Damals, nach dem Zusammenbruch der Sowjetunion, stieg die Sterblichkeit rapide, während die Geburtenquote bis 1999 auf 1,2 Kinder pro Frau sank, nachdem sie zwölf Jahre zuvor bei 2,2 Kindern gelegen war. Heute sinkt sie als Folge davon wieder. Regierungsprognosen zufolge wird die Anzahl der Frauen im gebärfähigen Alter bis 2035 um weitere 28 Prozent zurückgehen.
Das macht den jetzigen Braindrain umso brisanter.

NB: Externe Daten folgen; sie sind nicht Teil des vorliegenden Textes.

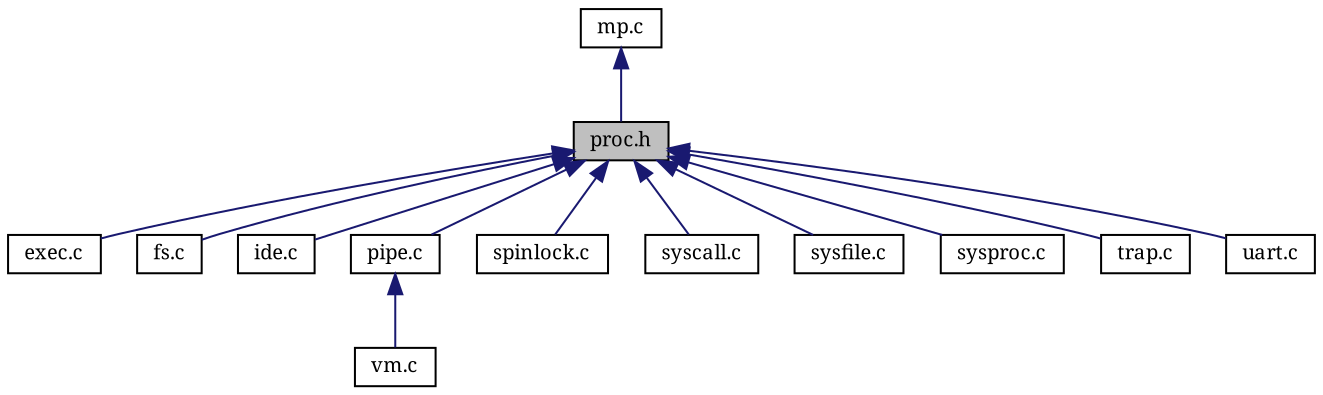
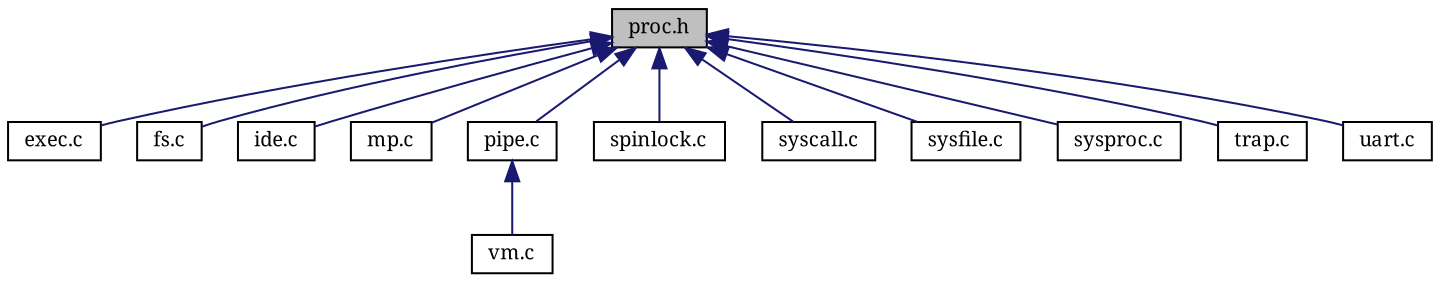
  digraph {
    fontname="Noto Serif"
    node [color=black fillcolor=white fontname="Noto Serif" fontsize=10 shape=record style=filled]
    edge [color=midnightblue dir=back fontname="Noto Serif" fontsize=10 labelfontname=Helvetica labelfontsize=10 style=solid]
    n1 [fillcolor=grey75 fontcolor=black height=0.2 label="proc.h" width=0.4]
    n2 [height=0.2 label="exec.c" width=0.4]
    n3 [height=0.2 label="fs.c" width=0.4]
    n4 [height=0.2 label="ide.c" width=0.4]
    n5 [height=0.2 label="mp.c" width=0.4]
    n6 [height=0.2 label="pipe.c" width=0.4]
    n7 [height=0.2 label="spinlock.c" width=0.4]
    n8 [height=0.2 label="syscall.c" width=0.4]
    n9 [height=0.2 label="sysfile.c" width=0.4]
    n10 [height=0.2 label="sysproc.c" width=0.4]
    n11 [height=0.2 label="trap.c" width=0.4]
    n12 [height=0.2 label="uart.c" width=0.4]
    n13 [height=0.2 label="vm.c" width=0.4]
    n1 -> n2
    n1 -> n3
    n1 -> n4
-   n5 -> n1
+   n1 -> n5
    n1 -> n6
    n1 -> n7
    n1 -> n8
    n1 -> n9
    n1 -> n10
    n1 -> n11
    n1 -> n12
    n6 -> n13
  }
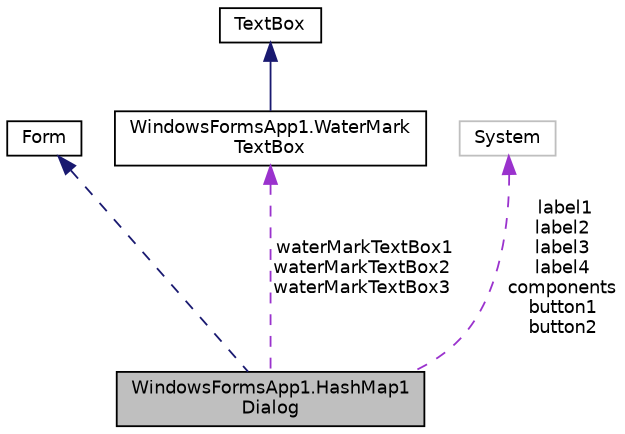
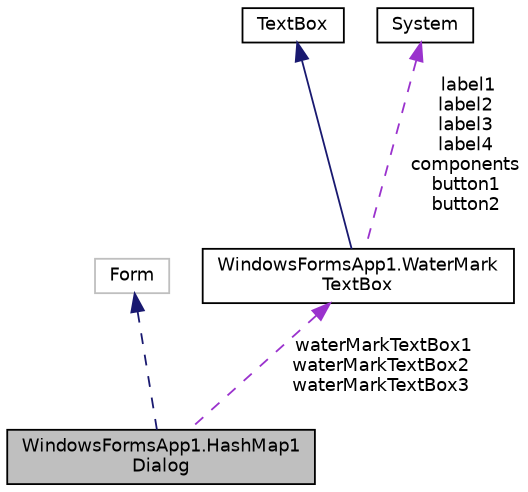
  digraph {
    node [color=black fillcolor=white fontname=Helvetica fontsize=10 shape=record style=filled]
    edge [color=midnightblue dir=back fontname=Helvetica fontsize=10 labelfontname=Helvetica labelfontsize=10 style=dashed]
    n1 [fillcolor=grey75 fontcolor=black height=0.2 label="WindowsFormsApp1.HashMap1\lDialog" width=0.4]
-   n2 [height=0.2 label=Form width=0.4]
+   n2 [color=grey75 height=0.2 label=Form width=0.4]
    n3 [height=0.2 label="WindowsFormsApp1.WaterMark\lTextBox" width=0.4]
    n4 [height=0.2 label=TextBox width=0.4]
-   n5 [color=grey75 height=0.2 label=System width=0.4]
+   n5 [height=0.2 label=System width=0.4]
    n2 -> n1
    n3 -> n1 [color=darkorchid3 label=" waterMarkTextBox1\nwaterMarkTextBox2\nwaterMarkTextBox3"]
    n4 -> n3 [style=solid]
-   n5 -> n1 [color=darkorchid3 label=" label1\nlabel2\nlabel3\nlabel4\ncomponents\nbutton1\nbutton2"]
+   n5 -> n3 [color=darkorchid3 label=" label1\nlabel2\nlabel3\nlabel4\ncomponents\nbutton1\nbutton2"]
  }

Begonnen habe er schon im vergangenen Jahrzehnt, als die Emigration von 600.000 bis 700.000 Personen in den Westen vor allem aus Jungen und Gebildeten bestanden habe, wie Michail Denisenko, Direktor des Instituts für Demografie an der Moskauer Higher School of Economics (HSE), im Vorjahr der „Presse“erklärte.
In diesem Jahrzehnt werden es ungleich mehr sein. Einer neuen Studie der HSE zufolge gehen dem Arbeitsmarkt bis 2030 1,9 Millionen Menschen verloren (im Negativszenario drei Millionen), vor allem Junge. Der Migrantenzustrom wird bis 2030 mit nur 250.000 beziffert. Dabei hat die Studie die Folgen der Mobilmachung noch nicht berücksichtigt.
Das Land laufe Gefahr, am Ende des Krieges mit einem riesigen Verlust an Humankapital dazustehen, meint Ökonomin Zubarewitsch. Wissen wandere ab und werde nicht weitergegeben, sagt ihr Kollege Oleg Buklemischew von der Moskauer Staatsuniversität: Langfristig werde das „der schrecklichste Schlag für die russische Wirtschaft“.